KRTH had been lurking in third or fourth for much of the year but made it to second place in October, when talk station KFI-AM (640) dropped from first to third.

KFI, the home of Rush Limbaugh and Bill Handel, slipped again in November as it recorded a 4% share of audience, down from 4.3% in October. It held on to third place, however.

Adult-contemporary station KOST-FM (103.5) and pop station KAMP-FM (97.1) finished tied for fourth, at 3.7%, followed by Spanish-language pop station KLVE-FM (107.5), which rose from 11th to sixth, with 3.6%.

All-news station KNX-AM (1070) leaped into the Top 10, rising from 2.8% and a 15th place tie to ninth and 3.3%.

Meanwhile, KNX’s sister station, KFWB-AM (980), which had also been an all-news outlet owned by CBS Radio until it switched to talk in September, remained in a 38th-place tie, with 0.7%. A year ago it had been 22nd, at 2.2%.

KRTH also moved up in the ranking of morning shows, with the station’s Gary Bryan taking 4.6% of the 6-10 a.m. audience, good for a second-place tie with KNX. KRTH had been in third. KFI, which features Handel and the first hour of Limbaugh’s program during that time slot, remained the clear front-runner, though its audience share dipped from 6.2% to 5.6%.

Advertisement

Now Christmas is coming, and KOST traditionally rules the airwaves this time of year when it plays wall-to-wall holiday music. Kaye, who helped start that tradition during his tenure as program director at KOST, laughed when asked if KRTH will be able to fend off the fa-la-las.
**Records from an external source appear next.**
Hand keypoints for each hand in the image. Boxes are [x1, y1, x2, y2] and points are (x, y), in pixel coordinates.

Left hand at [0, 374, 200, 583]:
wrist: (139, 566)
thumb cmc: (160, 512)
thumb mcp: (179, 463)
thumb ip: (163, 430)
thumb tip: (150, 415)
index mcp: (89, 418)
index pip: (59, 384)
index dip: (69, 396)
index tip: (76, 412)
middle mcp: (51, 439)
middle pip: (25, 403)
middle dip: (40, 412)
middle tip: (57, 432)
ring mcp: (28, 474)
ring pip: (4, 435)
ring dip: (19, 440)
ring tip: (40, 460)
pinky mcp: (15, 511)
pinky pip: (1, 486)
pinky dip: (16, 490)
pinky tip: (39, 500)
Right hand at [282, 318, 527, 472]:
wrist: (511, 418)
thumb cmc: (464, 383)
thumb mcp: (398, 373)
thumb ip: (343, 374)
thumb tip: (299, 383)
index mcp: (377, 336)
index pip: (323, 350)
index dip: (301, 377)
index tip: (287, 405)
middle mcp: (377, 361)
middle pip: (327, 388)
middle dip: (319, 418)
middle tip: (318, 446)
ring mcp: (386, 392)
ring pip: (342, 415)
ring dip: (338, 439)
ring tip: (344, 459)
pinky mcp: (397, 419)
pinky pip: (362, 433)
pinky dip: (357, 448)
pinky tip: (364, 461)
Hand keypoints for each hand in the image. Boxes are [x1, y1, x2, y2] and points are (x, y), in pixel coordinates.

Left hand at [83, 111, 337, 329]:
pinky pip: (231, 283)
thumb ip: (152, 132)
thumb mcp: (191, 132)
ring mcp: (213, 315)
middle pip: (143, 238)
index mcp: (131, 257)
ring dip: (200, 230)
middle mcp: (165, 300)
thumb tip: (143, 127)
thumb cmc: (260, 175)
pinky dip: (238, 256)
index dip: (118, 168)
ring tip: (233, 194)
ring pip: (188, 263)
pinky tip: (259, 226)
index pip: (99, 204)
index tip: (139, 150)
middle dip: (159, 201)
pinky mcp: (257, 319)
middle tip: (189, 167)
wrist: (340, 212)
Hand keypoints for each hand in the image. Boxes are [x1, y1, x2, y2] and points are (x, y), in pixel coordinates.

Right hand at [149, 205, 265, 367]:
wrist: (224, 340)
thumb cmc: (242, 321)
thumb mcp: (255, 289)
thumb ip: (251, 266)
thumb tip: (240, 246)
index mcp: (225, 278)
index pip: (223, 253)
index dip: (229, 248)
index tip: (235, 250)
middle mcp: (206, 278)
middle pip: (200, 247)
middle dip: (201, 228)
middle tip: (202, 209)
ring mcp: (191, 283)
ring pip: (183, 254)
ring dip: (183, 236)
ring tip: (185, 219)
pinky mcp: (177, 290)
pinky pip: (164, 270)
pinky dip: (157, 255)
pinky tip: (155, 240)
“That will be a tough one,” he said. “We made that pretty bulletproof.”

Ed Krampf, who oversees KRTH and the other six stations owned by CBS Radio in Los Angeles, said, “Whether K-Earth is No. 1 next month is not really the point. The point is, we’re in the game, and we’re going to be in the game for quite some time.”

When you crack the top spot, Krampf said, “people will start looking at you differently. It’s not an oldies station. It’s a station that plays some of the greatest music ever created.”